Un archevêque exposé
Sommes-nous traumatisés ? Peut-être pas, mais profondément blessés par la succession de ces événements violents vécus dans notre ville et dans notre pays. C’est un peuple de prêtres et de fidèles blessés que Mgr Ulrich va rencontrer, comme tant d’autres prêtres et fidèles français mais peut-être un peu plus chez nous à Paris. Le paradoxe voudrait qu’il faille aller doucement, avec prudence, patience et douceur, comme il convient avec des personnes blessées mais aussi qu’il faille donner une ligne d’espérance claire et vigoureuse, une direction et une dynamique car honnêtement, on ne sait plus très bien où l’on va. Si l’évêque est un pasteur, il conduit clairement quelque part ; si l’évêque est épiscope, il surveille et corrige ; si l’évêque est apôtre, il annonce, à temps et à contretemps.
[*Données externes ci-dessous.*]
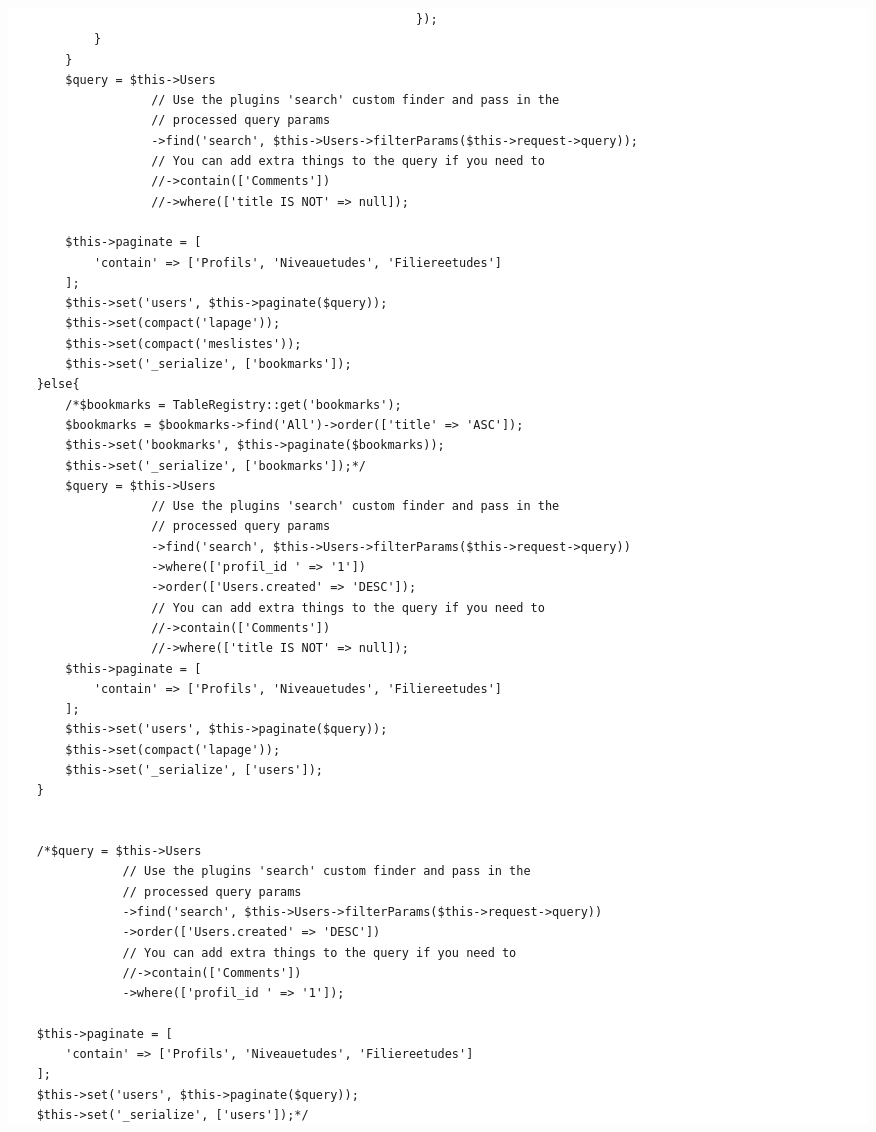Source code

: 															 });
				}
			}
			$query = $this->Users
						// Use the plugins 'search' custom finder and pass in the
						// processed query params
						->find('search', $this->Users->filterParams($this->request->query));
						// You can add extra things to the query if you need to
						//->contain(['Comments'])
						//->where(['title IS NOT' => null]);

			$this->paginate = [
				'contain' => ['Profils', 'Niveauetudes', 'Filiereetudes']
			];
			$this->set('users', $this->paginate($query));
			$this->set(compact('lapage'));
			$this->set(compact('meslistes'));
			$this->set('_serialize', ['bookmarks']);
		}else{
			/*$bookmarks = TableRegistry::get('bookmarks');
			$bookmarks = $bookmarks->find('All')->order(['title' => 'ASC']);
			$this->set('bookmarks', $this->paginate($bookmarks));
			$this->set('_serialize', ['bookmarks']);*/
			$query = $this->Users
						// Use the plugins 'search' custom finder and pass in the
						// processed query params
						->find('search', $this->Users->filterParams($this->request->query))
						->where(['profil_id ' => '1'])
						->order(['Users.created' => 'DESC']);
						// You can add extra things to the query if you need to
						//->contain(['Comments'])
						//->where(['title IS NOT' => null]);
			$this->paginate = [
				'contain' => ['Profils', 'Niveauetudes', 'Filiereetudes']
			];
			$this->set('users', $this->paginate($query));
			$this->set(compact('lapage'));
			$this->set('_serialize', ['users']);
		}


		/*$query = $this->Users
					// Use the plugins 'search' custom finder and pass in the
					// processed query params
					->find('search', $this->Users->filterParams($this->request->query))
					->order(['Users.created' => 'DESC'])
					// You can add extra things to the query if you need to
					//->contain(['Comments'])
					->where(['profil_id ' => '1']);

		$this->paginate = [
            'contain' => ['Profils', 'Niveauetudes', 'Filiereetudes']
        ];
		$this->set('users', $this->paginate($query));
		$this->set('_serialize', ['users']);*/
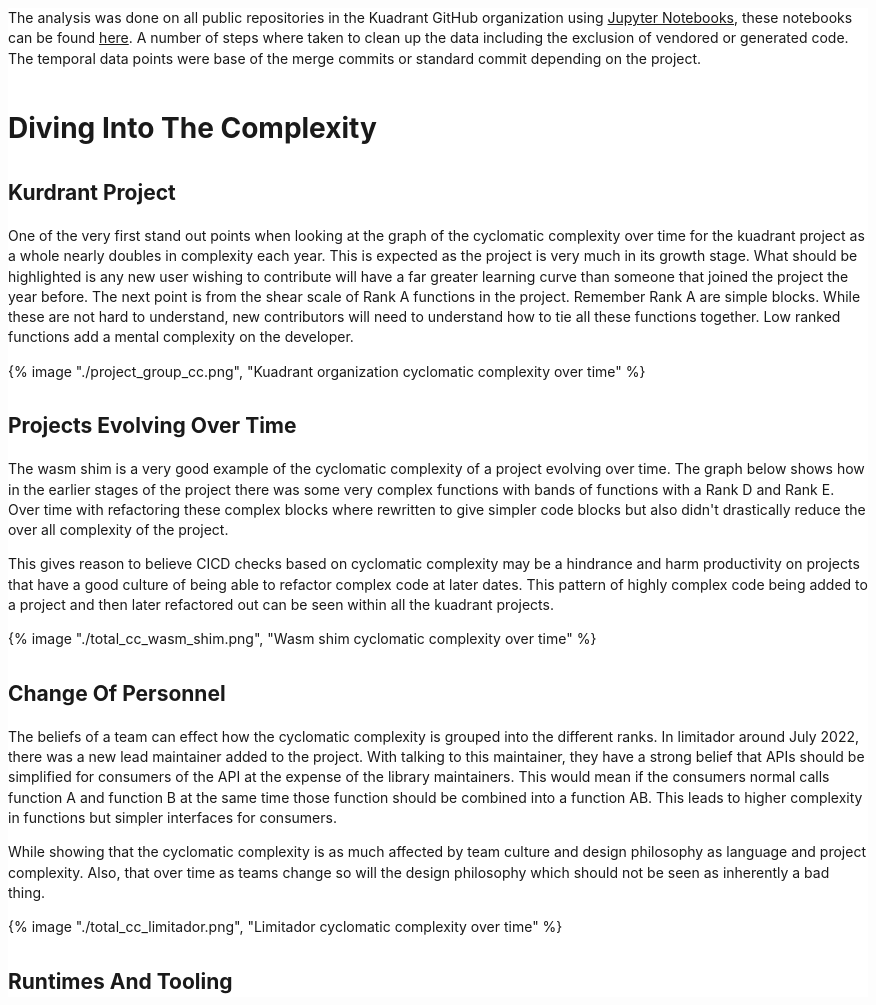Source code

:The analysis was done on all public repositories in the Kuadrant GitHub organization using [Jupyter Notebooks](https://jupyter.org/), these notebooks can be found [here](https://github.com/Boomatang/cyclomatic-complexity). A number of steps where taken to clean up the data including the exclusion of vendored or generated code. The temporal data points were base of the merge commits or standard commit depending on the project. 

# Diving Into The Complexity

## Kurdrant Project
One of the very first stand out points when looking at the graph of the cyclomatic complexity over time for the kuadrant project as a whole nearly doubles in complexity each year. This is expected as the project is very much in its growth stage. What should be highlighted is any new user wishing to contribute will have a far greater learning curve than someone that joined the project the year before. The next point is from the shear scale of Rank A functions in the project. Remember Rank A are simple blocks. While these are not hard to understand, new contributors will need to understand how to tie all these functions together. Low ranked functions add a mental complexity on the developer.

{% image "./project_group_cc.png", "Kuadrant organization cyclomatic complexity over time" %}

## Projects Evolving Over Time
The wasm shim is a very good example of the cyclomatic complexity of a project evolving over time. The graph below shows how in the earlier stages of the project there was some very complex functions with bands of functions with a Rank D and Rank E. Over time with refactoring these complex blocks where rewritten to give simpler code blocks but also didn't drastically reduce the over all complexity of the project.

This gives reason to believe CICD checks based on cyclomatic complexity may be a hindrance and harm productivity on projects that have a good culture of being able to refactor complex code at later dates. This pattern of highly complex code being added to a project and then later refactored out can be seen within all the kuadrant projects.  

{% image "./total_cc_wasm_shim.png", "Wasm shim cyclomatic complexity over time" %}

## Change Of Personnel

The beliefs of a team can effect how the cyclomatic complexity is grouped into the different ranks. In limitador around July 2022, there was a new lead maintainer added to the project. With talking to this maintainer, they have a strong belief that APIs should be simplified for consumers of the API at the expense of the library maintainers. This would mean if the consumers normal calls function A and function B at the same time those function should be combined into a function AB. This leads to higher complexity in functions but simpler interfaces for consumers. 

While showing that the cyclomatic complexity is as much affected by team culture and design philosophy as language and project complexity. Also, that over time as teams change so will the design philosophy which should not be seen as inherently a bad thing.

{% image "./total_cc_limitador.png", "Limitador cyclomatic complexity over time" %}

## Runtimes And Tooling
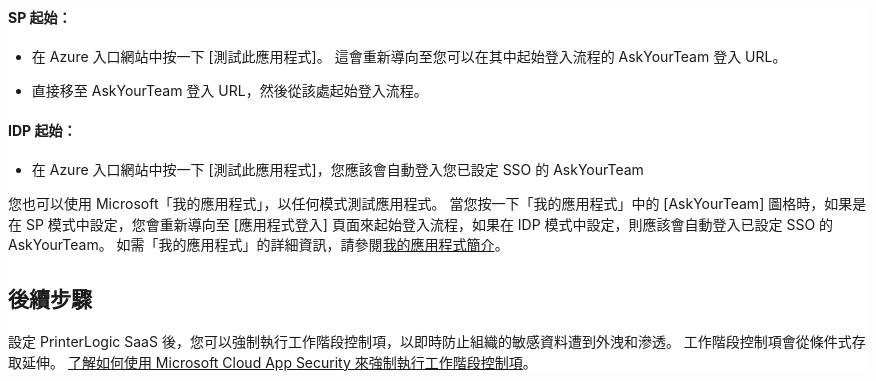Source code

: #### <a name="sp-initiated"></a>SP 起始：

* 在 Azure 入口網站中按一下 [測試此應用程式]。 這會重新導向至您可以在其中起始登入流程的 AskYourTeam 登入 URL。  

* 直接移至 AskYourTeam 登入 URL，然後從該處起始登入流程。

#### <a name="idp-initiated"></a>IDP 起始：

* 在 Azure 入口網站中按一下 [測試此應用程式]，您應該會自動登入您已設定 SSO 的 AskYourTeam 

您也可以使用 Microsoft「我的應用程式」，以任何模式測試應用程式。 當您按一下「我的應用程式」中的 [AskYourTeam] 圖格時，如果是在 SP 模式中設定，您會重新導向至 [應用程式登入] 頁面來起始登入流程，如果在 IDP 模式中設定，則應該會自動登入已設定 SSO 的 AskYourTeam。 如需「我的應用程式」的詳細資訊，請參閱[我的應用程式簡介](https://docs.microsoft.com/azure/active-directory/active-directory-saas-access-panel-introduction)。


## <a name="next-steps"></a>後續步驟

設定 PrinterLogic SaaS 後，您可以強制執行工作階段控制項，以即時防止組織的敏感資料遭到外洩和滲透。 工作階段控制項會從條件式存取延伸。 [了解如何使用 Microsoft Cloud App Security 來強制執行工作階段控制項](https://docs.microsoft.com/cloud-app-security/proxy-deployment-any-app)。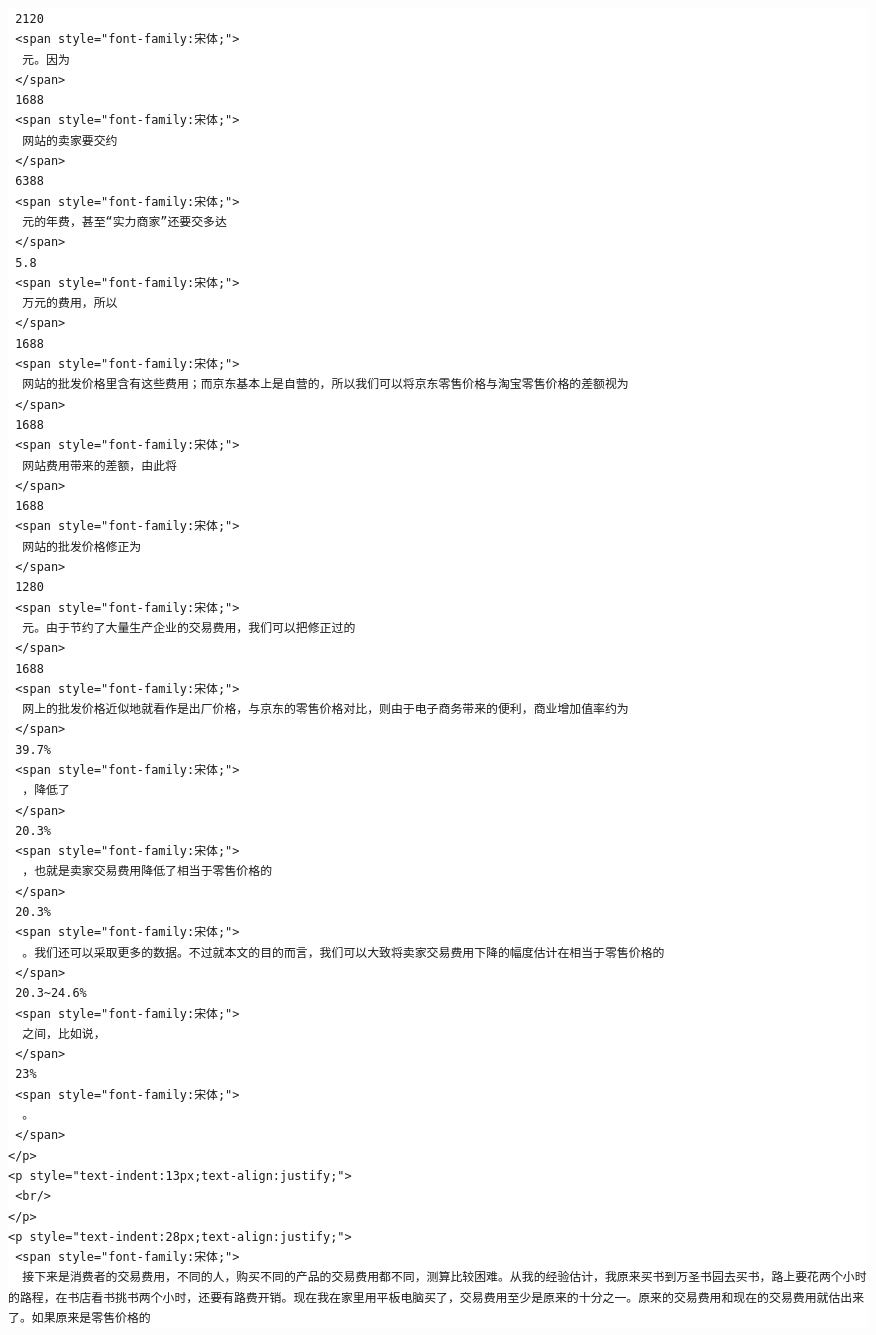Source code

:      2120
     <span style="font-family:宋体;">
      元。因为
     </span>
     1688
     <span style="font-family:宋体;">
      网站的卖家要交约
     </span>
     6388
     <span style="font-family:宋体;">
      元的年费，甚至“实力商家”还要交多达
     </span>
     5.8
     <span style="font-family:宋体;">
      万元的费用，所以
     </span>
     1688
     <span style="font-family:宋体;">
      网站的批发价格里含有这些费用；而京东基本上是自营的，所以我们可以将京东零售价格与淘宝零售价格的差额视为
     </span>
     1688
     <span style="font-family:宋体;">
      网站费用带来的差额，由此将
     </span>
     1688
     <span style="font-family:宋体;">
      网站的批发价格修正为
     </span>
     1280
     <span style="font-family:宋体;">
      元。由于节约了大量生产企业的交易费用，我们可以把修正过的
     </span>
     1688
     <span style="font-family:宋体;">
      网上的批发价格近似地就看作是出厂价格，与京东的零售价格对比，则由于电子商务带来的便利，商业增加值率约为
     </span>
     39.7%
     <span style="font-family:宋体;">
      ，降低了
     </span>
     20.3%
     <span style="font-family:宋体;">
      ，也就是卖家交易费用降低了相当于零售价格的
     </span>
     20.3%
     <span style="font-family:宋体;">
      。我们还可以采取更多的数据。不过就本文的目的而言，我们可以大致将卖家交易费用下降的幅度估计在相当于零售价格的
     </span>
     20.3~24.6%
     <span style="font-family:宋体;">
      之间，比如说，
     </span>
     23%
     <span style="font-family:宋体;">
      。
     </span>
    </p>
    <p style="text-indent:13px;text-align:justify;">
     <br/>
    </p>
    <p style="text-indent:28px;text-align:justify;">
     <span style="font-family:宋体;">
      接下来是消费者的交易费用，不同的人，购买不同的产品的交易费用都不同，测算比较困难。从我的经验估计，我原来买书到万圣书园去买书，路上要花两个小时的路程，在书店看书挑书两个小时，还要有路费开销。现在我在家里用平板电脑买了，交易费用至少是原来的十分之一。原来的交易费用和现在的交易费用就估出来了。如果原来是零售价格的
L’archevêque de Paris a une dimension nationale du fait de son exposition médiatique à condition qu’il l’accepte et qu’il la vive. Il sera de toute façon exposé en raison de la fin du chantier de la cathédrale Notre-Dame d’ici deux à trois ans. Il sera de toute façon exposé car les Jeux Olympiques à Paris conduiront en juillet 2024 quelques 10 millions de spectateurs et 4 milliards de téléspectateurs, sans compter les 30 millions de touristes annuels. Quelle sera la place de l’Église et quel sera le message de l’Église au cours de ces événements ? Il y a ces dossiers à court terme, deux ou trois ans, qui vont nécessiter une réponse claire à ce que l’on veut ou doit faire. Mais l’Église a rarement une vision à court terme et heureusement : le terme pour nous est le retour du Christ que nous chantons chaque jour à la messe.
Une soif de verticalité
Pour les causes extérieures, comme la Covid, les attentats ou les crises sociales, prêtres et fidèles ont manifesté leur attachement à la foi et à la charité au cours de ces crises. Sans succomber à la violence, à la vengeance ou au désespoir, les chrétiens pratiquants se sont mis au service de leurs semblables par de nombreuses actions de charité et de solidarité. Ils ont opposé une réponse non violente et lucide aux attentats terroristes islamiques de ces dernières années et ont refusé de confondre islam et islamisme. C’est dans les vertus théologales que l’on puise la force de vivre et d’aimer quand les temps deviennent durs. Mais l’horizontalité, une sorte d’humanisme chrétien dont nos contemporains n’ont désormais plus les clés, ne suffit pas à garder le cap de l’Évangile ni à l’annoncer : il faut de la verticalité. J’ai été étonné de cette soif de verticalité des chrétiens et en particulier des jeunes chrétiens depuis ces périodes de crise. Le besoin de prière, de liturgie, d’adoration ainsi que la soif d’enseignement et de formation n'ont jamais été aussi importants.
Ces jeunes nous donnent peut-être la clé pour l’avenir à travers leur soif d’un Dieu célébré et annoncé et les anciens nous donnent la méthode par leur indéfectible fidélité malgré toutes les crises successives traversées.